I cannot recall where I figured out how to turn turkey waste into stock; must have read it in some cookbook. But I did it the first Thanksgiving Suzanne and I were together. Considering our income was half what it is now she was pleased to see that bird stretch out another four or five meals (at least) beyond the "leftovers Friday, turkey sandwiches 'til Tuesday, turkey a'la king 'til next Sunday, don't show me any (curse) turkey 'til next year" stretch.

There's nothing like turkey soup, and a good 25-to-30 pound bird can be turned into a few quarts of stock...which, with a little "surgery" and the right veggies (amazing how those green bean casseroles with the fried onion strings can perk up a soup) can keep a guy warm and happy for several evenings, at the additional cost of a good loaf of french/style bread and a six-pack of beer. I'm certain it takes less time than it normally takes me, but my traditional stock-making usually takes a day, a pot of coffee, and 'Lawrence of Arabia' on the DVD player.

A big knife is used at first to separate the remaining breast meat from the bones, followed by the dark meat. Then the legs and wings are separated from the carcass. The bird is gently stuffed into a stock pot and water (this year's took somewhere between six and eight quarts) is filled until the bones are covered. Medium heat for 60 minutes, simmer for 60 minutes, low heat for 60 minutes. The pot is left to cool, then placed in the fridge overnight.

The next morning I normally place the pot on very low heat for the day...just before I leave for work. When I get home it's time to play surgeon again. I drain the stock pot into one or more pans, then pluck portions of the carcass out to get the last bits of meat which might still be attached to the bones. My dog hates me by this time of the day. The meat goes into the container with the large chunks of turkey taken the previous evening. Once the turkey is either bones in the trash or meat in the Tupperware I can refill the stock pot with the boil, cut the meat into chunks of desired size, and add the veggies.

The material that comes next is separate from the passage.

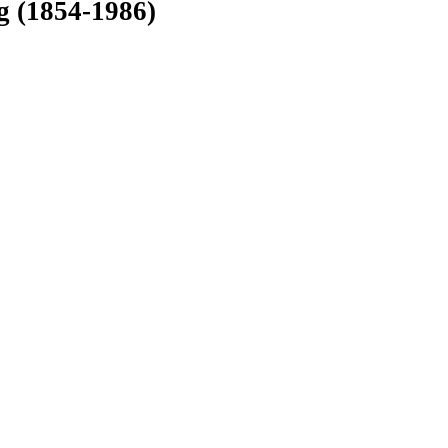
 (1854-1986)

At that point my "work" is pretty much complete, and Suzanne takes over the task of soup maintenance. She'll add veggies or rice as the circumstances warrant, and make certain we have good bread for the next week or two. And I have to admit there is something therapeutic about running your fingers around the skeletal structure of an animal, feeling about for fleshy parts to tear away. Something that lets me get in touch with my inner animal, I guess.